Une mère et ses enfants glissent sur une pente enneigée.

La santé publique recommande aux familles de limiter leurs sorties à leur région respective durant le congé de mars cette année dans le contexte de la pandémie.

Photo : Radio-Canada

Radio-Canada

Le congé de mars approche à grands pas, mais la santé publique du Nouveau-Brunswick déconseille vivement aux familles de se déplacer entre les diverses zones sanitaires de la province.

Je demande à chacun de limiter ses déplacements, à sa propre zone de santé pendant le congé de mars, a récemment indiqué la médecin hygiéniste en chef du Nouveau-Brunswick, Jennifer Russell.

Or, pour certains hôteliers, le congé de mars est parfois l'occasion d’une remontée après la période tranquille de l'hiver. C’est particulièrement le cas des hôtels qui comptent une piscine, selon un vice-président de l'association des hôteliers du Grand Moncton, Christian Cyr.

Pour les hôtels qui ont des piscines, c'est une option attrayante pour les adultes, pour les parents, pour amener leurs enfants, souligne M. Cyr.

Deux motoneiges circulent sur un sentier devant une forêt.

Les motoneigistes se font rares cet hiver, selon une entreprise hôtelières à Edmundston (archives).

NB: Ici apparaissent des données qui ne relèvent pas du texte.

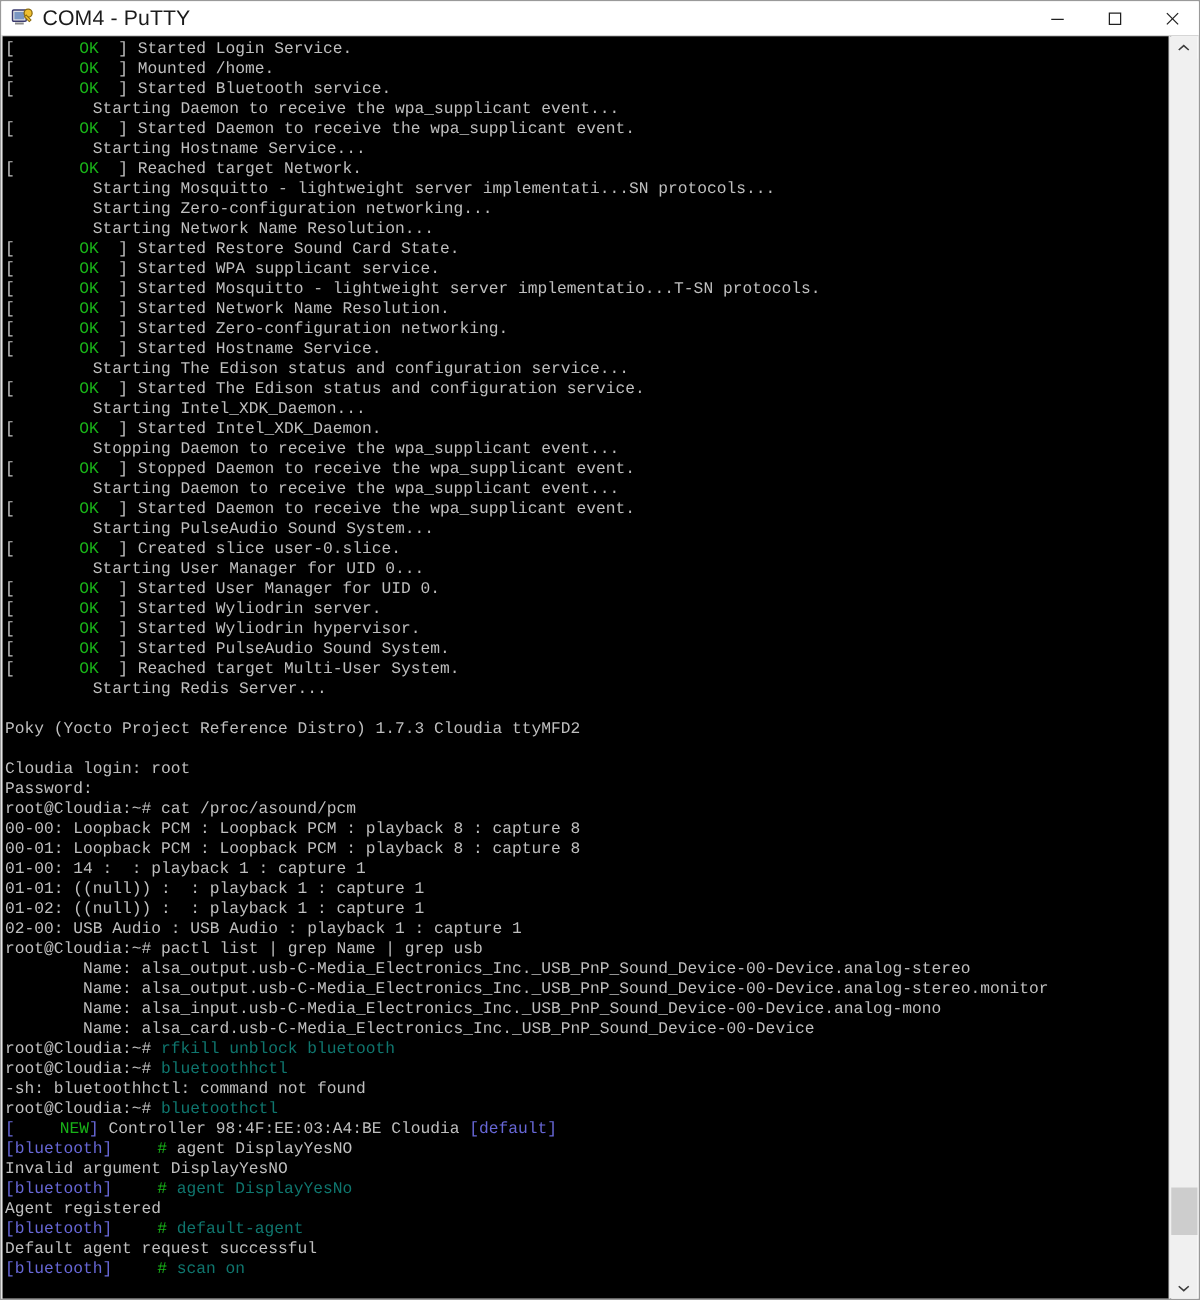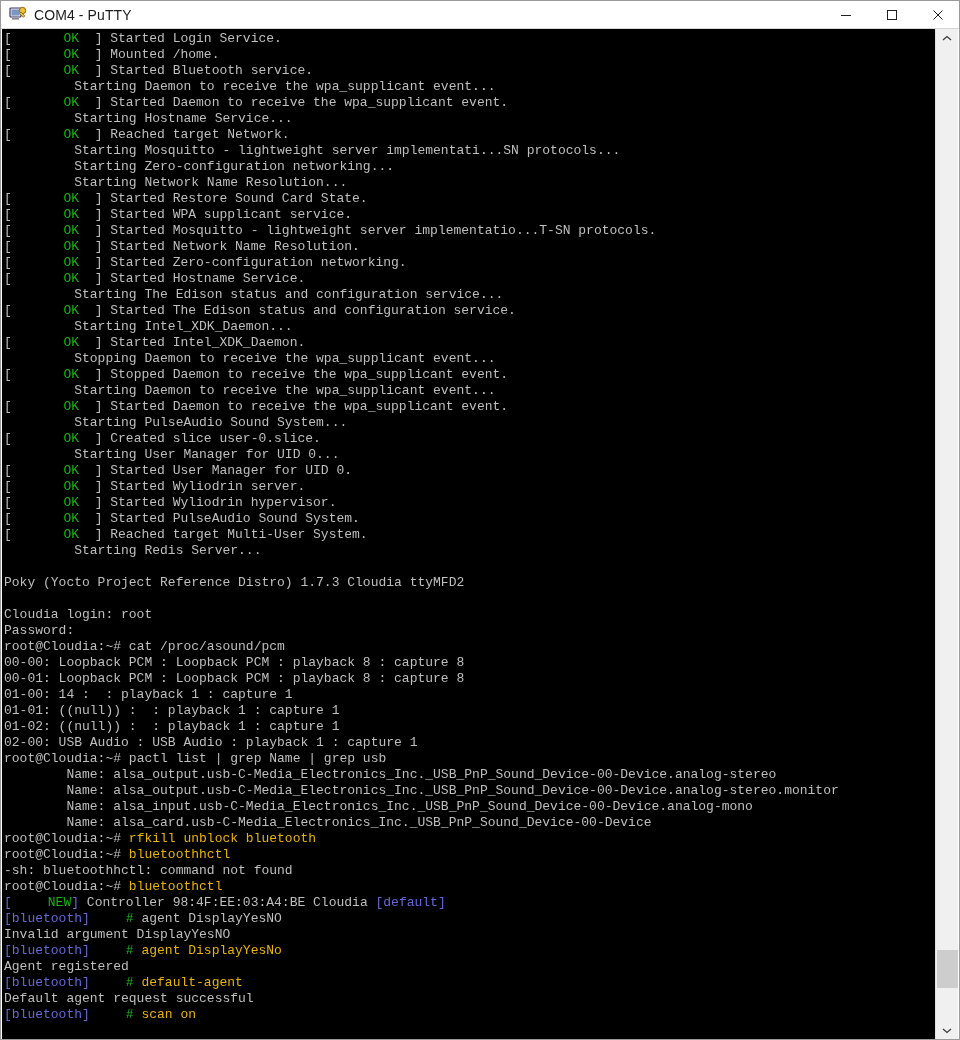--- a/index.html
+++ b/index.html
@@ -41,7 +41,7 @@
   }
   #title-text {
     font-family: "Liberation Sans", sans-serif;
-    font-size: 14px;
+    font-size: 17px;
     color: #1b1b1b;
     letter-spacing: 0.1px;
     white-space: nowrap;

Photo : Radio-Canada / Daniel Coulombe

Mais cette année, les hôtels ne devront compter que sur leur clientèle régionale tandis que le tourisme hivernal marche déjà au ralenti, explique la coordonnatrice du groupe Cyr Admin, propriétaire de l’hôtel Best Western Plus à Edmundston, Mylène Roy.

On n'a pas encore vu un seul [motoneigiste] arriver à l'hôtel. Habituellement, c'est un très grand marché pour nous. Que ce soit au niveau des sports d'hiver, du mont Farlagne, ce sont toutes des choses dont on n’aura jamais pu profiter cet hiver, affirme Mylène Roy.

À Caraquet, l'organisation du centre-ville a mis sur pied une programmation pour le congé de mars, pour une dix-neuvième année consécutive, malgré la pandémie.

C'est beaucoup de travail [...], mais on y tient parce qu'on sait que les gens sont tannés, excusez l'expression, d'être poignés à la maison, affirme le directeur général de Centre-Ville Caraquet, Mario Landry.

L'an dernier, les activités ont attiré environ 25 000 personnes.